Each record that follows is to be transcribed exactly, excluding its images.

━━━━

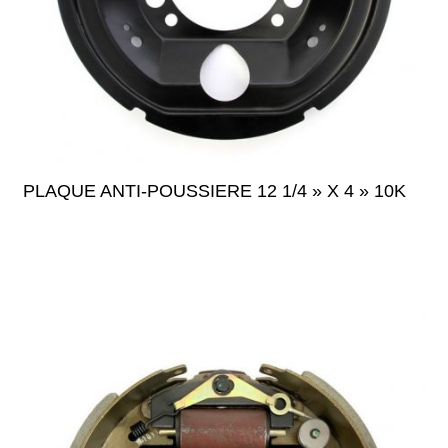
PLAQUE ANTI-POUSSIERE 12 1/4 » X 4 » 10K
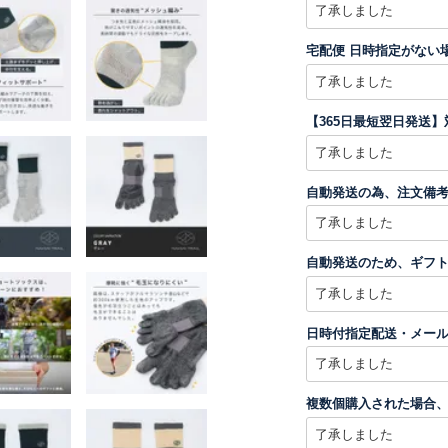
宅配便 日時指定がない
【365日最短翌日発送
自動発送の為、注文備
自動発送のため、ギフト
日時付指定配送・メー
複数個購入された場合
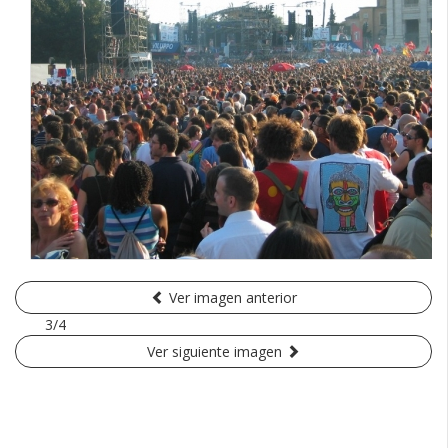
Ver imagen anterior
3/4
Ver siguiente imagen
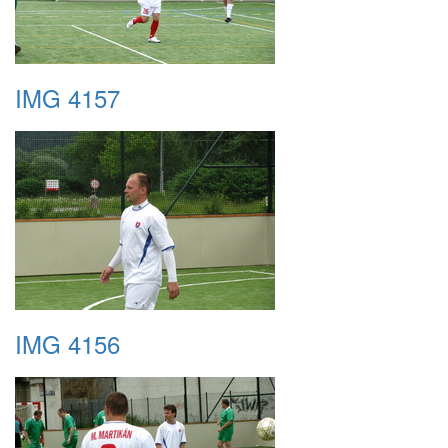
IMG 4157
IMG 4156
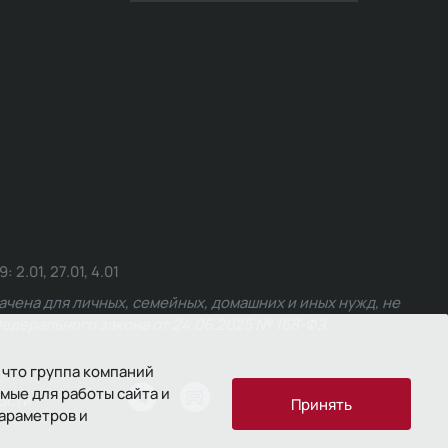
.01, 27.01, 4.01
чена для личных, семейных, домашних и иных нужд, не
едерального закона от 24.06.2025 № 168-ФЗ.
 что группа компаний
мые для работы сайта и
ости
Принять
параметров и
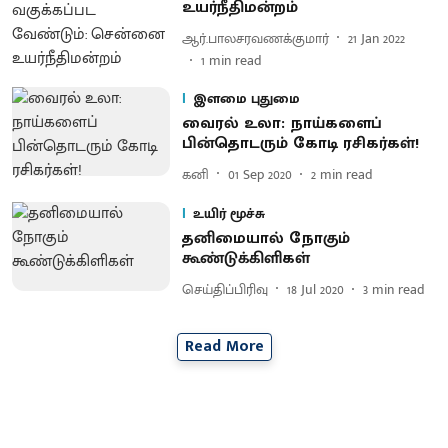
உயர்நீதிமன்றம்
ஆர்.பாலசரவணக்குமார்
21 Jan 2022
1
min read
இளமை புதுமை
வைரல் உலா: நாய்களைப்
பின்தொடரும் கோடி ரசிகர்கள்!
கனி
01 Sep 2020
2
min read
உயிர் மூச்சு
தனிமையால் நோகும்
கூண்டுக்கிளிகள்
செய்திப்பிரிவு
18 Jul 2020
3
min read
Read More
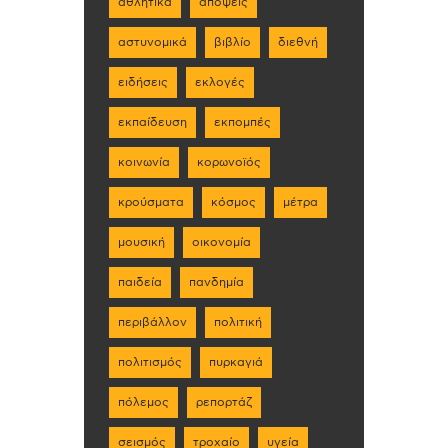
αθλητικά
απόψεις
αστυνομικά
βιβλίο
διεθνή
ειδήσεις
εκλογές
εκπαίδευση
εκπομπές
κοινωνία
κορωνοϊός
κρούσματα
κόσμος
μέτρα
μουσική
οικονομία
παιδεία
πανδημία
περιβάλλον
πολιτική
πολιτισμός
πυρκαγιά
πόλεμος
ρεπορτάζ
σεισμός
τροχαίο
υγεία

━━━━

**Answer**
PLAQUE ANTI-POUSSIERE 12 1/4 » X 4 » 10K
宅配便 日時指定がない
【365日最短翌日発送
自動発送の為、注文備
自動発送のため、ギフト
日時付指定配送・メー
複数個購入された場合
Ver imagen anterior
3/4
Ver siguiente imagen
IMG 4157
IMG 4156
.01, 27.01, 4.01
чена для личных, семейных, домашних и иных нужд, не
едерального закона от 24.06.2025 № 168-ФЗ.
 что группа компаний
мые для работы сайта и
ости
Принять
параметров и
உயர்நீதிமன்றம்
ஆர்.பாலசரவணக்குமார்
21 Jan 2022
1
min read
இளமை புதுமை
வைரல் உலா: நாய்களைப்
பின்தொடரும் கோடி ரசிகர்கள்!
கனி
01 Sep 2020
2
min read
உயிர் மூச்சு
தனிமையால் நோகும்
கூண்டுக்கிளிகள்
செய்திப்பிரிவு
18 Jul 2020
3
min read
Read More
αθλητικά
απόψεις
αστυνομικά
βιβλίο
διεθνή
ειδήσεις
εκλογές
εκπαίδευση
εκπομπές
κοινωνία
κορωνοϊός
κρούσματα
κόσμος
μέτρα
μουσική
οικονομία
παιδεία
πανδημία
περιβάλλον
πολιτική
πολιτισμός
πυρκαγιά
πόλεμος
ρεπορτάζ
σεισμός
τροχαίο
υγεία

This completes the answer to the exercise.